The cause of Suzanne Sinatra’s vulvar pain was clear from the beginning: She got a bad wax that ripped off part of her labia skin. “Instead of going on a romantic date that evening, I stayed at home with a frozen water bottle jammed between my legs,” she recalls. “Fast forward a few weeks, and I had shared my mini trauma with a dozen or so girlfriends — all of whom had their own story about suffering silently and alone due to vulvar, vaginal, or pelvic pain.” 

Like Sinatra, these friends had avoided sex altogether because of their discomfort. “There we were, a group of powerful women, waddling around with a bag of veggies in our underwear,,” she jokes. This inspired her to create Private Packs, which use cold and heat to ease genital pain. When she began experiencing painful intercourse due to stage-three breast cancer and chemotherapy, which doctors told her was normal, these packs saved her sex life. 

While these women were able to get to the root of their pain and find solutions, many continue to be doubted and dismissed by doctors and peers alike. “Sadly, in many societies in the world, including the United States, a woman’s sexual health and pleasure is secondary to men’s,” says OB/GYN Aimee Eyvazzadeh, MD. “It’s not surprising, then, that when a woman experiences pain from sex, she’s made to believe that it’s her fault — that she just must ‘grin and bear it’ or that she must be abnormal.” Another common response is for women to be told the pain is in their heads, that it’s normal (especially for women who have recently given birth), or that it reflects a psychological issue, says pelvic floor physical therapist Marcy Crouch, DPT.

Ohnut founder Emily Sauer says she didn’t examine her own experience with painful sex at first because she was taught it was normal.

As a reproductive endocrinologist, Eyvazzadeh is usually not the first doctor to learn about a patient’s pain during sex. But often, other doctors have neglected the underlying issue to the point that it’s affected the woman’s fertility. She attributes this to a lack of research on women’s health issues. Under a quarter of participants in 2004’s major drug trials were women, and there are five times as many studies dedicated to erectile dysfunction as PMS.  

The types of pain someone may experience during sex vary from burning and ripping sensations to feelings of pressure, aches, or sharp and shooting pains, says Crouch. It can also stem from many sources, including acute infections, dermatological issues, hormonal imbalances, and anatomical abnormalities. Often, the issue is muscle tightness, which physical therapists can help with.
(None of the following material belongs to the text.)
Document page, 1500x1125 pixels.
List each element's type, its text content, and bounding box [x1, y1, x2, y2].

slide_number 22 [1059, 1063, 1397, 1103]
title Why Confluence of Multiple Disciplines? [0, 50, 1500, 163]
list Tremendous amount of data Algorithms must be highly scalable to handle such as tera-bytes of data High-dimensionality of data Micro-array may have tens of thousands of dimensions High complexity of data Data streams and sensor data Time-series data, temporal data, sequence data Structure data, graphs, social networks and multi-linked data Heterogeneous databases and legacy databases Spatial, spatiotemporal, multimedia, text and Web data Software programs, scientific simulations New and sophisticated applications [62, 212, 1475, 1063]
The good news is, whatever the culprit, painful sex is very treatable, says Eyvazzadeh. “There are resources, and increasingly so, to help determine the source of the pain and to manage or treat it. Pelvic therapists, psychologists, and gynecologists — sometimes all three at once — can help determine the root cause and work with a woman to map out a plan to more pleasurable sex,” she says. “It suffices to say, women are entitled to sexual pleasure. Pain isn’t normal. It shouldn’t be lived with. Rather, it should be acknowledged, talked about, and treated.”
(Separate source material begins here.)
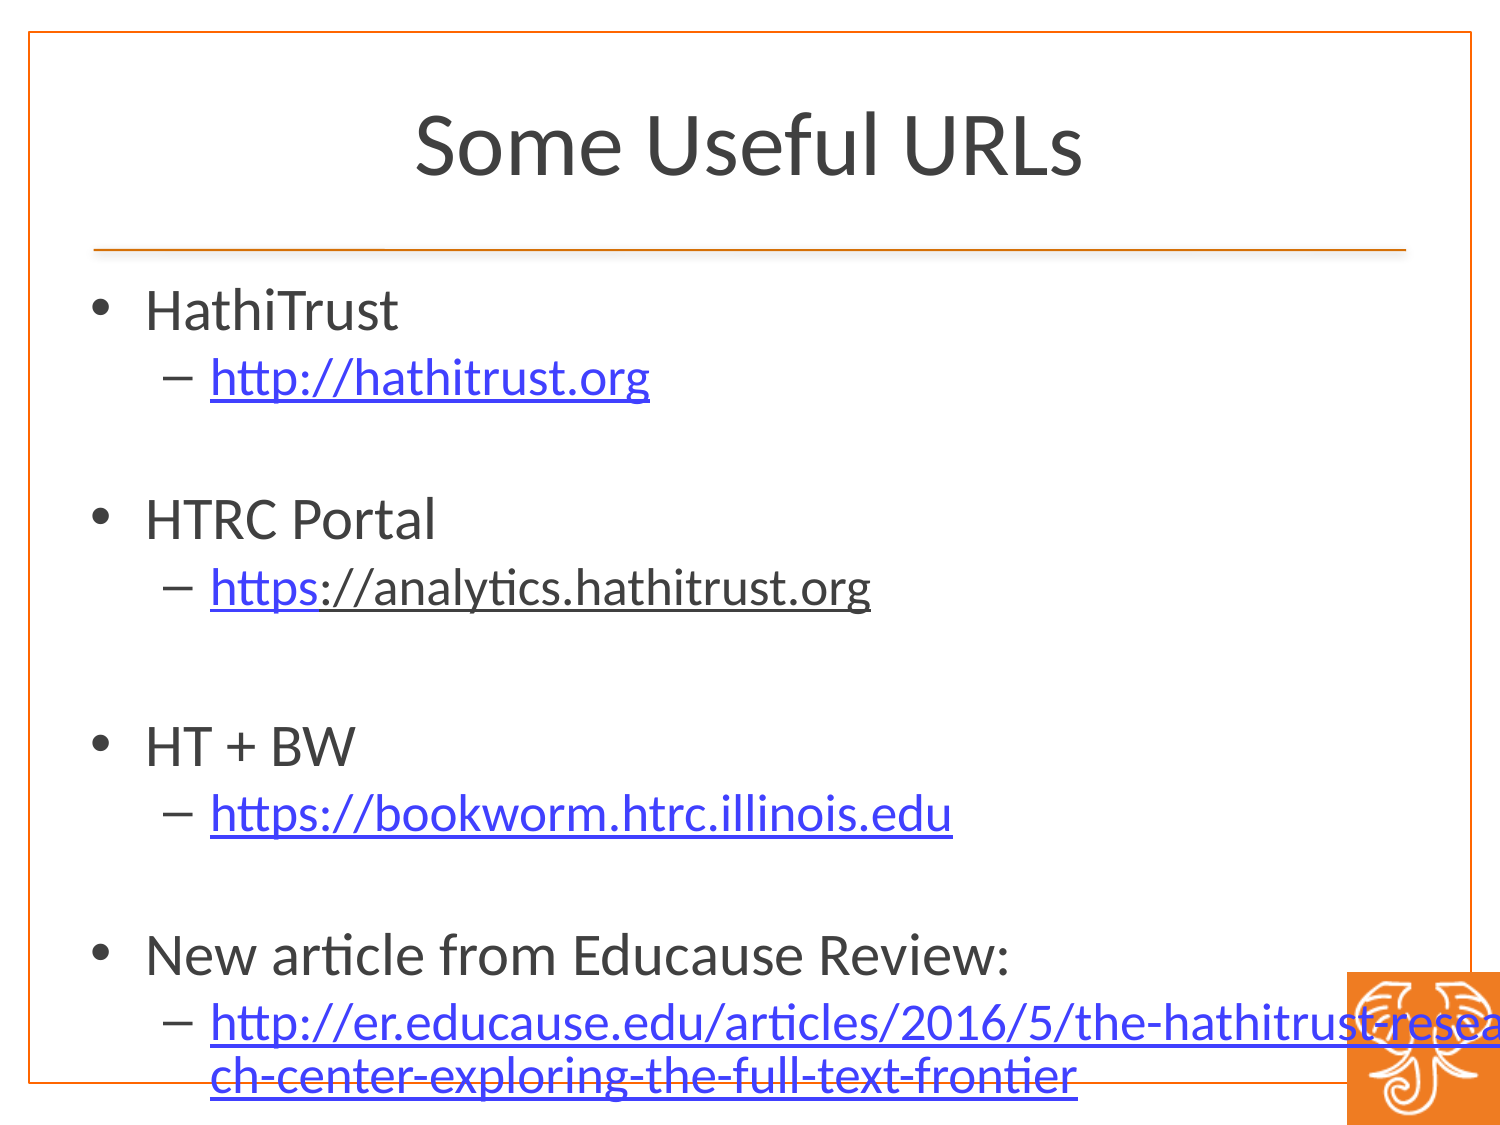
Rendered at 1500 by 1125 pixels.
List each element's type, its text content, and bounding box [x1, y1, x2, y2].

list HathiTrust http://hathitrust.org HTRC Portal https://analytics.hathitrust.org HT + BW https://bookworm.htrc.illinois.edu New article from Educause Review: http://er.educause.edu/articles/2016/5/the-hathitrust-research-center-exploring-the-full-text-frontier [75, 262, 1500, 1066]
title Some Useful URLs [75, 45, 1425, 233]
picture [1347, 1066, 1500, 1125]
There is no difference between your ear, your foot, or your vagina. They are all parts of the body, and there is nothing to be embarrassed about.

Beyond inventing devices to treat painful sex, we need to improve sex education and broaden our conversation around what counts as sex, says Sinatra. “We need to redefine sex beyond penetration, because there are other ways to experience pleasure and intimacy,” she says. In addition, doctors must talk about painful sex with their patients, and women should feel comfortable talking about it with one another, she says. “So many people suffer from sex pain, and not one of us should have to suffer in silence.”

Langdale-Schmidt puts it this way: “There is no difference between your ear, your foot, or your vagina. They are all parts of the body, and there is nothing to be embarrassed about. If we do not demand answers from the medical community and share our stories, research will never be requested, and treatments will not be found.”